• Your instructions: Print the listing verbatim, from the line containing "### LUK 7:36-50" through the line containing "当一大群人聚集，又有人从各城里出来见耶稣的时候，耶稣用比喻说：", with both of those lines included.

Collected data
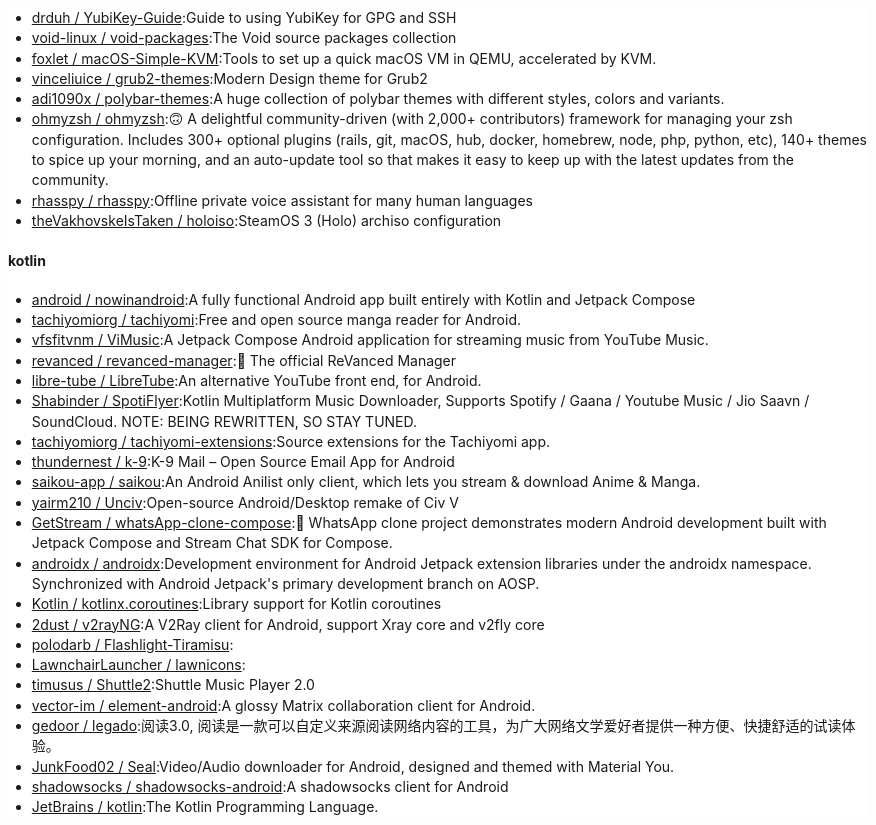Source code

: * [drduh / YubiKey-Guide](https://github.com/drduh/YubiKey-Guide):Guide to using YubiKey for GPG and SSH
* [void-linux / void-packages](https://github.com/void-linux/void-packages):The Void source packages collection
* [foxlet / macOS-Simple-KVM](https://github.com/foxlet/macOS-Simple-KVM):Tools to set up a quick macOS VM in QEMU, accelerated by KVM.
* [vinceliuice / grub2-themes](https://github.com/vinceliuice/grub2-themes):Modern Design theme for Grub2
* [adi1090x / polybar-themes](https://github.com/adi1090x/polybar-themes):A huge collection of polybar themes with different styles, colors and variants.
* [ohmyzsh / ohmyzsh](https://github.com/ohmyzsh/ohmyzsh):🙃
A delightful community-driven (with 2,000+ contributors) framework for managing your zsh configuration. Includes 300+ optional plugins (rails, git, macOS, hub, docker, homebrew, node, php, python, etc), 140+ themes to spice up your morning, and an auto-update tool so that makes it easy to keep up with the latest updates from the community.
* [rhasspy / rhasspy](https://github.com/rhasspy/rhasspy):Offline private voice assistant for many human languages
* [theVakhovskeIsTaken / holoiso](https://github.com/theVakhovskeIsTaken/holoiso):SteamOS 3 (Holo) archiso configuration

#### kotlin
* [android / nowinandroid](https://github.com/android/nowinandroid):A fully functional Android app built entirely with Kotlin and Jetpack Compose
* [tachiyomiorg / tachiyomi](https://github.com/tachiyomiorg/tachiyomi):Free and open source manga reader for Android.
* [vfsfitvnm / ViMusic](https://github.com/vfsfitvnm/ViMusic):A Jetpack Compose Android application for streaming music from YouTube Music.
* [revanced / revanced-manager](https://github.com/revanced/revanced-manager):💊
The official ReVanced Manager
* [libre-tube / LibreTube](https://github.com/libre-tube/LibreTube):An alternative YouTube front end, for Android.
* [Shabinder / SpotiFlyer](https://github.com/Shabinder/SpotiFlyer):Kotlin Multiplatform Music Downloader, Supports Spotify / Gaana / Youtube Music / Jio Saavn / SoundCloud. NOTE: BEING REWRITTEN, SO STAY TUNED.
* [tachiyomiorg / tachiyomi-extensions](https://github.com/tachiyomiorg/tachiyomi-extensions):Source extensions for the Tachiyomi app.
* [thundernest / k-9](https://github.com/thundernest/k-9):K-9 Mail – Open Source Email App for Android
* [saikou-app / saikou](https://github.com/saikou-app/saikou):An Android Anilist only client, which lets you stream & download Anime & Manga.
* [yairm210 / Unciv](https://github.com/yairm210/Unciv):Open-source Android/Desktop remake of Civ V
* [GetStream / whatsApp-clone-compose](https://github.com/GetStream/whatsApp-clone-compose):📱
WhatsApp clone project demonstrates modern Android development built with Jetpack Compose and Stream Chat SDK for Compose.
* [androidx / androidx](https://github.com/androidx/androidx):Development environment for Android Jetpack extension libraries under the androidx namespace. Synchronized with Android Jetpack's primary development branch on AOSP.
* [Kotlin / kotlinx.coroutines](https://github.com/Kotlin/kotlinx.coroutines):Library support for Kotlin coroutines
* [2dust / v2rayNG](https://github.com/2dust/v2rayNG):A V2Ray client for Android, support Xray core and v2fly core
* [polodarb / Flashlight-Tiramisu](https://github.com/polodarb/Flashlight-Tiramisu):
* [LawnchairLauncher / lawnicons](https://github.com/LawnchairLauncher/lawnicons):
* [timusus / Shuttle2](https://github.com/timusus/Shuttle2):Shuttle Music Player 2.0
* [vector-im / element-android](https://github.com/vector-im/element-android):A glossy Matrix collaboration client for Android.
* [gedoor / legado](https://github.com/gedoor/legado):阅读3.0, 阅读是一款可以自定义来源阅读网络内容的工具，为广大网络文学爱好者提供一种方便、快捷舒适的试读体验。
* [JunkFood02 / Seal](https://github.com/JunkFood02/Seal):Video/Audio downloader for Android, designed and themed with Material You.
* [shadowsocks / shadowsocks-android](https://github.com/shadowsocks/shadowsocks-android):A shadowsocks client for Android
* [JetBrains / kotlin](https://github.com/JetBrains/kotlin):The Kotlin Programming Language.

---

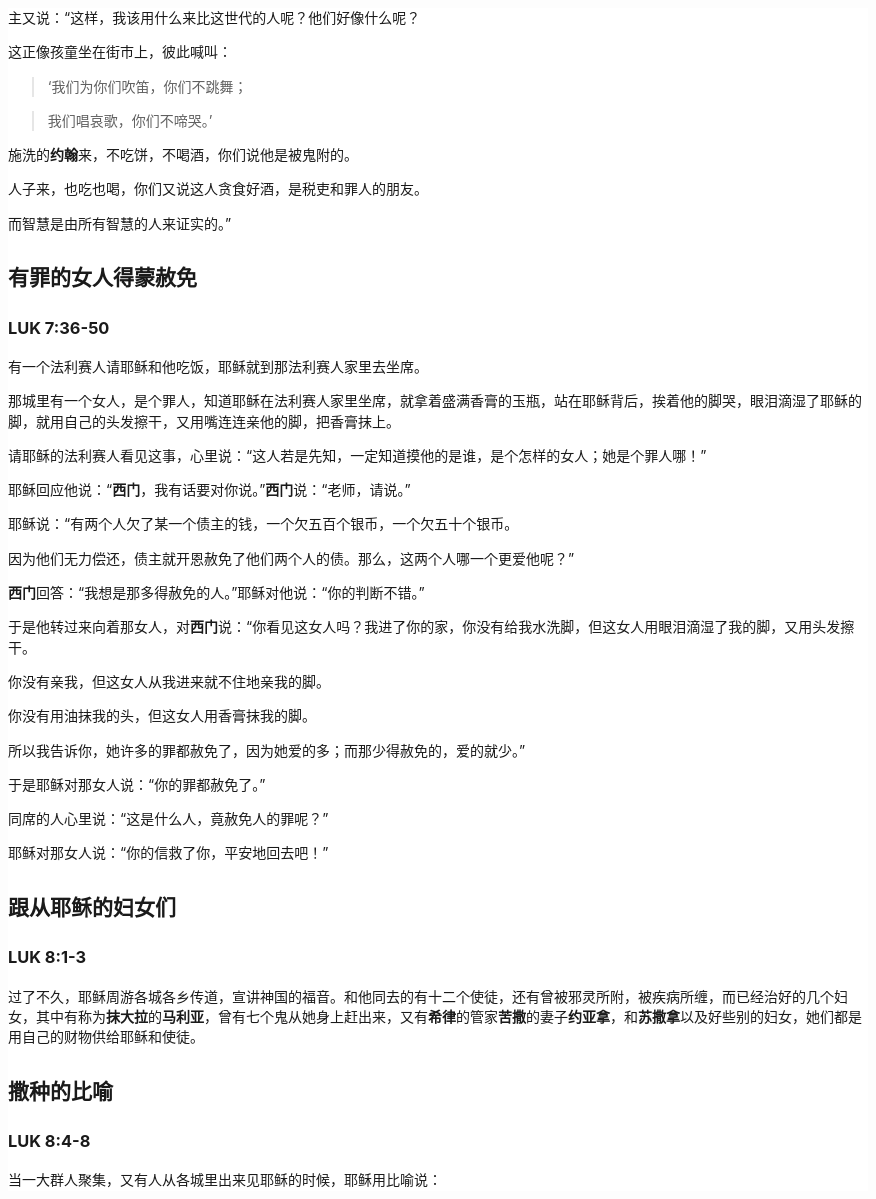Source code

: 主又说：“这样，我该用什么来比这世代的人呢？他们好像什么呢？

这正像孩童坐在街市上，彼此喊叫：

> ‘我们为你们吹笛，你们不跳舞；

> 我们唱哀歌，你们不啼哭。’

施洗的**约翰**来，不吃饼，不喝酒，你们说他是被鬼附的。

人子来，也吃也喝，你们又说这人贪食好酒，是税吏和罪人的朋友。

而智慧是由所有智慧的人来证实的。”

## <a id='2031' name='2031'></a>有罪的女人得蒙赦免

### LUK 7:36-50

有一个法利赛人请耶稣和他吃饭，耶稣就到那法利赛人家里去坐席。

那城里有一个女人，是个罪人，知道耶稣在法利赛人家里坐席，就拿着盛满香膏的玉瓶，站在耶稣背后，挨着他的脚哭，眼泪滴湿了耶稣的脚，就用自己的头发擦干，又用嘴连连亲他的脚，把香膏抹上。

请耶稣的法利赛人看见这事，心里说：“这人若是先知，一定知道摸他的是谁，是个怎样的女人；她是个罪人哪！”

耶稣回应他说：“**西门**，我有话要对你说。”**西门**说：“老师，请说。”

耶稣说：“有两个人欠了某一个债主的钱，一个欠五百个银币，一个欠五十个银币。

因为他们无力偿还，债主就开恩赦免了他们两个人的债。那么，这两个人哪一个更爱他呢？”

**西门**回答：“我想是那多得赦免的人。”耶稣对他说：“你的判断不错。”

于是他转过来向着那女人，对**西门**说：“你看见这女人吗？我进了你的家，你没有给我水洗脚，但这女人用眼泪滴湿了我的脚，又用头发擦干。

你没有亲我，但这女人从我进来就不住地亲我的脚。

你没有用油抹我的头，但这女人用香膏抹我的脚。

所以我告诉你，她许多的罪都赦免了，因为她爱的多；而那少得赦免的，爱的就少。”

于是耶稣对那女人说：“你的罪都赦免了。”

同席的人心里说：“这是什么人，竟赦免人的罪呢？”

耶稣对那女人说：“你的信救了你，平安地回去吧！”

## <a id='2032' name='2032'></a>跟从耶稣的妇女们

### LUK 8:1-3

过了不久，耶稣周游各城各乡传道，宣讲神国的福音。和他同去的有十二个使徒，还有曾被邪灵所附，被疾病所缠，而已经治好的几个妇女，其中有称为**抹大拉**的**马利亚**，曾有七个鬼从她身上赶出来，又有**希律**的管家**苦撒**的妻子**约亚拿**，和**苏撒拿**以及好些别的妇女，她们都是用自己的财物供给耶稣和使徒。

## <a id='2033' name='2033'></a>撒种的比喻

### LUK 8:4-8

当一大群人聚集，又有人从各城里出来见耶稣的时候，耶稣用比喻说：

• Response to this exercise:
### LUK 7:36-50

有一个法利赛人请耶稣和他吃饭，耶稣就到那法利赛人家里去坐席。

那城里有一个女人，是个罪人，知道耶稣在法利赛人家里坐席，就拿着盛满香膏的玉瓶，站在耶稣背后，挨着他的脚哭，眼泪滴湿了耶稣的脚，就用自己的头发擦干，又用嘴连连亲他的脚，把香膏抹上。

请耶稣的法利赛人看见这事，心里说：“这人若是先知，一定知道摸他的是谁，是个怎样的女人；她是个罪人哪！”

耶稣回应他说：“**西门**，我有话要对你说。”**西门**说：“老师，请说。”

耶稣说：“有两个人欠了某一个债主的钱，一个欠五百个银币，一个欠五十个银币。

因为他们无力偿还，债主就开恩赦免了他们两个人的债。那么，这两个人哪一个更爱他呢？”

**西门**回答：“我想是那多得赦免的人。”耶稣对他说：“你的判断不错。”

于是他转过来向着那女人，对**西门**说：“你看见这女人吗？我进了你的家，你没有给我水洗脚，但这女人用眼泪滴湿了我的脚，又用头发擦干。

你没有亲我，但这女人从我进来就不住地亲我的脚。

你没有用油抹我的头，但这女人用香膏抹我的脚。

所以我告诉你，她许多的罪都赦免了，因为她爱的多；而那少得赦免的，爱的就少。”

于是耶稣对那女人说：“你的罪都赦免了。”

同席的人心里说：“这是什么人，竟赦免人的罪呢？”

耶稣对那女人说：“你的信救了你，平安地回去吧！”

## <a id='2032' name='2032'></a>跟从耶稣的妇女们

### LUK 8:1-3

过了不久，耶稣周游各城各乡传道，宣讲神国的福音。和他同去的有十二个使徒，还有曾被邪灵所附，被疾病所缠，而已经治好的几个妇女，其中有称为**抹大拉**的**马利亚**，曾有七个鬼从她身上赶出来，又有**希律**的管家**苦撒**的妻子**约亚拿**，和**苏撒拿**以及好些别的妇女，她们都是用自己的财物供给耶稣和使徒。

## <a id='2033' name='2033'></a>撒种的比喻

### LUK 8:4-8

当一大群人聚集，又有人从各城里出来见耶稣的时候，耶稣用比喻说：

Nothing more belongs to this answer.